# Reccomendation on good CCP weapon?



## STEVO (Sep 13, 2007)

Does anyone have any sugesstions on a good conceiled weapon pistol? I have been looking at the Glock model 19's, they seem like a pretty nice compact. Anyone have any experience with them?? I have also seen that the S & W's are pretty cheap at the moment. Anyone have any good sugestions? THanks in advance. Cabela's is having a sale this weekend & im thinking about getting something new. I have also seen the springfield xd's. they do seem nice but they are quite a bit more expensive. Are they worth the extra $$$?


----------



## Frisco Pete (Sep 22, 2007)

Concealment is easier the small the handgun. I prefer sub-compact models for CC. I also like to maximize the size of the round that is available in the same frame size. I also like them light and with very simple controls so there is no extra manipulation needed during a stressful situation. 
I also like duplicating what the police use as to caliber - you know it is very tested and effective. As to 9mm, the police have "been there - done that, moved on for reason".

Therefore, I would recommend going with .40 caliber in either a Springfield Armory XD Sub-Compact 3", or the Glock 27.

= LISTED RECORDS =
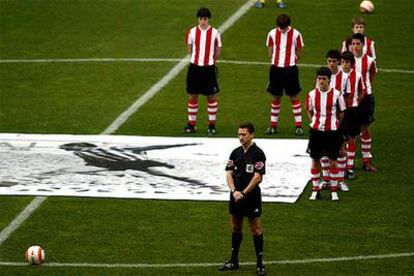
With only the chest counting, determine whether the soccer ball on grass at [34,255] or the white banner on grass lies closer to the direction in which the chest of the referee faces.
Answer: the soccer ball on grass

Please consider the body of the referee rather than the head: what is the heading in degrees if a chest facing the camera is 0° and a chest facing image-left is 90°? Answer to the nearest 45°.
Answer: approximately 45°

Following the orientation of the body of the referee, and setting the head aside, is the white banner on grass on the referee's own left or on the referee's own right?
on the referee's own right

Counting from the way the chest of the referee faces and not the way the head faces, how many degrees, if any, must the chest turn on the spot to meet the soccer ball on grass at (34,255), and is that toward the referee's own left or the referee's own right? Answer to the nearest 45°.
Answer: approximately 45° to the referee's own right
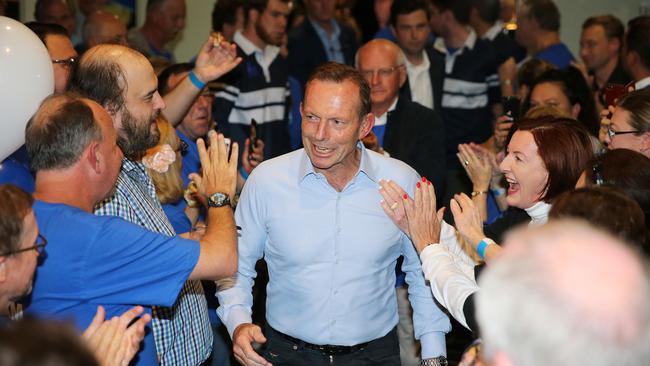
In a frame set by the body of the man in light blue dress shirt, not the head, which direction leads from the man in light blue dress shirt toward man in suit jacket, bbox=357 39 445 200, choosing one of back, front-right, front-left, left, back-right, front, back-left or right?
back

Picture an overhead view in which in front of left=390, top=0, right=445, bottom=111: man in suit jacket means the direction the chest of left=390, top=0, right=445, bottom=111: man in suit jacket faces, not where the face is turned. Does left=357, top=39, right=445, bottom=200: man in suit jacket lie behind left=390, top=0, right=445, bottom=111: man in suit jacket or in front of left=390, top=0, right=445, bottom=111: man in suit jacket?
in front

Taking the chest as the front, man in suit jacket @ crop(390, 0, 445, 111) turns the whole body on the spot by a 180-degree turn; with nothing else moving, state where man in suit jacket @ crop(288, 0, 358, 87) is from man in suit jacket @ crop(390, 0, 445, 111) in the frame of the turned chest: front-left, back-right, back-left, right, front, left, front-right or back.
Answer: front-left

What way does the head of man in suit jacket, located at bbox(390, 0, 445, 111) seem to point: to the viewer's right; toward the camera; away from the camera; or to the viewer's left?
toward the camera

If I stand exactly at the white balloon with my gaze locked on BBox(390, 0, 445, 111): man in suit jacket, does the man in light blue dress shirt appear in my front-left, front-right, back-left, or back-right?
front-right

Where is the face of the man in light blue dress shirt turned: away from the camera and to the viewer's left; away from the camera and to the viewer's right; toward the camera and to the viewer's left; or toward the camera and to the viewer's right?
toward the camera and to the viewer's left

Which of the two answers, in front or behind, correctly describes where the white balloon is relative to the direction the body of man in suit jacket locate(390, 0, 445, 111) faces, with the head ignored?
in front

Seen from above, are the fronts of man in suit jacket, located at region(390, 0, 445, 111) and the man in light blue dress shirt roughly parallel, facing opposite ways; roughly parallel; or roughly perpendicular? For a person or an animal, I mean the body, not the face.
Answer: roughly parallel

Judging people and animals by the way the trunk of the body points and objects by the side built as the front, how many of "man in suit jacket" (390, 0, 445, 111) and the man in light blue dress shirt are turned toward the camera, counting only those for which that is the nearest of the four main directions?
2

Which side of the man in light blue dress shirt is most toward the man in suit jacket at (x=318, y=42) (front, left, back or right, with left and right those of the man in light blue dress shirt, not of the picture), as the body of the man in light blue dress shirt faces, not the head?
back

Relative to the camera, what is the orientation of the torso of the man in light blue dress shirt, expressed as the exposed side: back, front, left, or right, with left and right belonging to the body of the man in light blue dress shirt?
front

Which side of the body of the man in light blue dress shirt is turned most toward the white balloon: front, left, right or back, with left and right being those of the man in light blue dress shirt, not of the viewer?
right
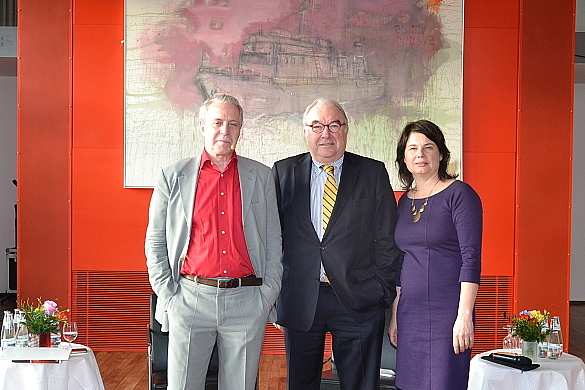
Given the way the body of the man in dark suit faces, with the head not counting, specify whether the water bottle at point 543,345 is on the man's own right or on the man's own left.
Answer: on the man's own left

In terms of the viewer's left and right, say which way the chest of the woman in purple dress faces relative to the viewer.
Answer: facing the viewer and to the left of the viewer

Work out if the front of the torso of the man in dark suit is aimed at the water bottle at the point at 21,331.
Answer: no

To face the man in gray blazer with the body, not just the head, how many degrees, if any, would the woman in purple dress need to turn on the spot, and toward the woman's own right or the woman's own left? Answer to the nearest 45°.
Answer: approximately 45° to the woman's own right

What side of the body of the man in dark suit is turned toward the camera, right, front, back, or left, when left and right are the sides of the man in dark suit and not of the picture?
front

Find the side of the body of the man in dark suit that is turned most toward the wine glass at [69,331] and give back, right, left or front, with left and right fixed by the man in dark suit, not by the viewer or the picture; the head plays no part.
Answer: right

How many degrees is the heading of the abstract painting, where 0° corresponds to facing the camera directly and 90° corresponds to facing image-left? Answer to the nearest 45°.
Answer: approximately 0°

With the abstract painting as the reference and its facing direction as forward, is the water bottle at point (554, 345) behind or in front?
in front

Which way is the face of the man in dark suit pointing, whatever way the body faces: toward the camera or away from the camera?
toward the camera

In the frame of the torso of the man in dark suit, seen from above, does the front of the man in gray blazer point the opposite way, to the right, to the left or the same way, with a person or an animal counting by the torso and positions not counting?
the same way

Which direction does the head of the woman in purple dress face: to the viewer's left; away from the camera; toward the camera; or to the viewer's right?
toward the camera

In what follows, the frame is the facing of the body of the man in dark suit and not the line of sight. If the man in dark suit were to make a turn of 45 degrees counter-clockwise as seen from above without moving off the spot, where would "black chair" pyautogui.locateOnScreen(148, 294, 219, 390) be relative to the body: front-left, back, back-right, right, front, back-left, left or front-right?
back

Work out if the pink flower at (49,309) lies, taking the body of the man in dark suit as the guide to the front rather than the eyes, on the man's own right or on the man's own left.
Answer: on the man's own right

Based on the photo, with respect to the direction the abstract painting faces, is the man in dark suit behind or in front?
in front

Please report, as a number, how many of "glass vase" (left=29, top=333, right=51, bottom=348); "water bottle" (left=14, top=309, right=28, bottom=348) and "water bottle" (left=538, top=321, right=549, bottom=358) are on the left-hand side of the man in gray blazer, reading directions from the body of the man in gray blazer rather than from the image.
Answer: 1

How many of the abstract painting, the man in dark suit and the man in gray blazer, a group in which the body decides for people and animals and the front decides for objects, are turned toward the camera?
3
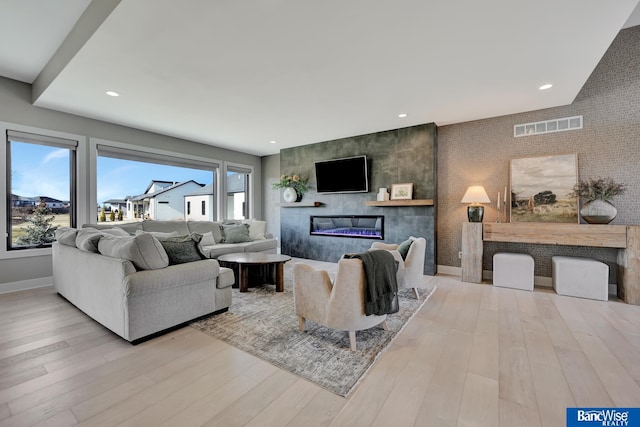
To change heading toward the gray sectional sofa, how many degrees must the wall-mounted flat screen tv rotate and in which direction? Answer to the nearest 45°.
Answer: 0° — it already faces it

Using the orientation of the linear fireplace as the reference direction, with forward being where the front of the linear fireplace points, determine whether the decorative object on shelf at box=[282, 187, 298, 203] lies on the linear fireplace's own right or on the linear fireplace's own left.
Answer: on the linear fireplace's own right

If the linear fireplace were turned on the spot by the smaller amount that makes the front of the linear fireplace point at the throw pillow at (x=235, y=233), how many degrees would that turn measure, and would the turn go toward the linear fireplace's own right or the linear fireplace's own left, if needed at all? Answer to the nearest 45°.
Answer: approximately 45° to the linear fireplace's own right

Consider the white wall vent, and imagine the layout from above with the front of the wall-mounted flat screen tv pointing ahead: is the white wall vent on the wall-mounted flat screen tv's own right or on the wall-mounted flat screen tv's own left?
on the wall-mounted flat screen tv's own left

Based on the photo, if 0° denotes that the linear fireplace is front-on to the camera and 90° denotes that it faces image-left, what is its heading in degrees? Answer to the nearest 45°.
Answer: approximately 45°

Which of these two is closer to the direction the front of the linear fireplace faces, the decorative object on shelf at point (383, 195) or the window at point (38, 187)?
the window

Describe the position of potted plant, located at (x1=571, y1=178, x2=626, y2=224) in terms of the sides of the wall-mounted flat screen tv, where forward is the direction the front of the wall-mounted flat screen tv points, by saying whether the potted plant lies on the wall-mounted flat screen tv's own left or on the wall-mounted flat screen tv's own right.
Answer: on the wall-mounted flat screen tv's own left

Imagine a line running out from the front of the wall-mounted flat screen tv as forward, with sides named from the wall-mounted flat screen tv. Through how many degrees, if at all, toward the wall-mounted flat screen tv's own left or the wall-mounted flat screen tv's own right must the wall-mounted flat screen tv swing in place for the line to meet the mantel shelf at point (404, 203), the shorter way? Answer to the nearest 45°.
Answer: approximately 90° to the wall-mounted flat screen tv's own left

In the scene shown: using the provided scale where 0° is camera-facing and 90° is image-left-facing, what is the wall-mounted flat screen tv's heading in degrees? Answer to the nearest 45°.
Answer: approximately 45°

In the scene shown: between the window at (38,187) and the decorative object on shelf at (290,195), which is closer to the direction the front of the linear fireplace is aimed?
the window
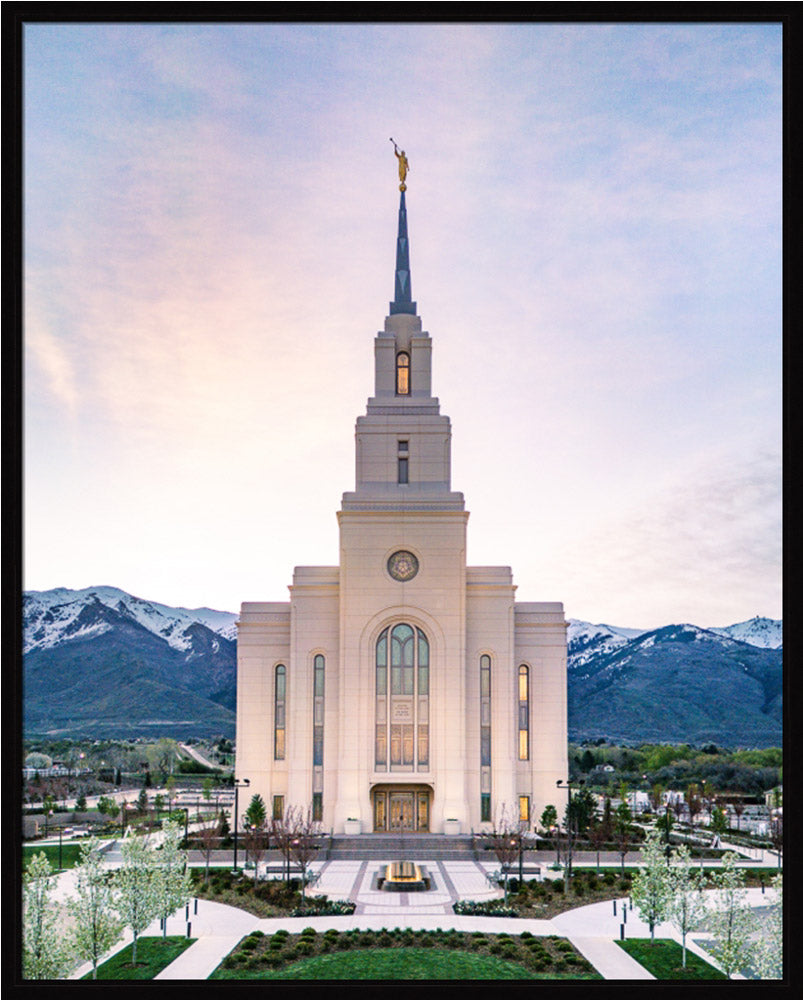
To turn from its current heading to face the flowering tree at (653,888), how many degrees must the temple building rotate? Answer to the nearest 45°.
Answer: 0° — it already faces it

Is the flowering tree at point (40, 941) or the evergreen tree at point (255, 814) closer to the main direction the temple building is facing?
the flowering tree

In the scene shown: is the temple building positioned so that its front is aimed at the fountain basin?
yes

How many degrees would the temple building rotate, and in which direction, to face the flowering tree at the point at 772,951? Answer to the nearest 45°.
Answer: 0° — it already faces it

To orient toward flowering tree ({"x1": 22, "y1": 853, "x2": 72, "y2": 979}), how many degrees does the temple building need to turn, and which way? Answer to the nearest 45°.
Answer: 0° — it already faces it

= TASK 1 =
In the forum thread about choosing a concealed carry pistol, which caliber and which two models does Frisco Pete recommend?
= TASK 2 =
Pick up the forum thread about choosing a concealed carry pistol after its last post and write the next reply.

= EXERCISE RESPONSE 1 =
He recommends .40 caliber in either a Springfield Armory XD Sub-Compact 3" or a Glock 27.

= EXERCISE RESPONSE 2 =
No, these sub-compacts are as fun at the range as a full-size gun and they require a little more mastery, but they conceal extremely well, and are more likely to be carried than bigger, heavier pistols.
I would look at IWB holster types to carry whatever choice handgun you buy in.


----------



## NHS (Sep 7, 2007)

+1 on the XD40SC. Learned it, lived it, LOVE it!


----------



## BROWN BAGGER (Sep 13, 2007)

excellent choice


----------



## Nueces (Jul 22, 2008)

I would go with the .40 cal at a minimum.


----------



## deadicatedweim (Dec 18, 2007)

I ditto the xd in a sub compact. It is a easy to use and accurate gun. I have shot the hammerless revolvers and they are easy to conceal but the accuracy isnt as good cause of the kick and lack of a rear sight. It would be easy to hit someone at 10 yards though.


----------



## apollosmith (Jun 29, 2008)

Another vote for the XD subcompact. I carry it in 9mm and have over 1500 rounds through it with zero problems. It is a bit wider than some smaller concealed carry guns, but you get used to it very quickly. I highly recommend the Crossbreed Supertuck holster. If you're looking for something a little smaller and a bit cheaper, the Kahr CW9 is a good choice. If you dare go down in caliber, the Ruger LCP is a good pocket gun in .380.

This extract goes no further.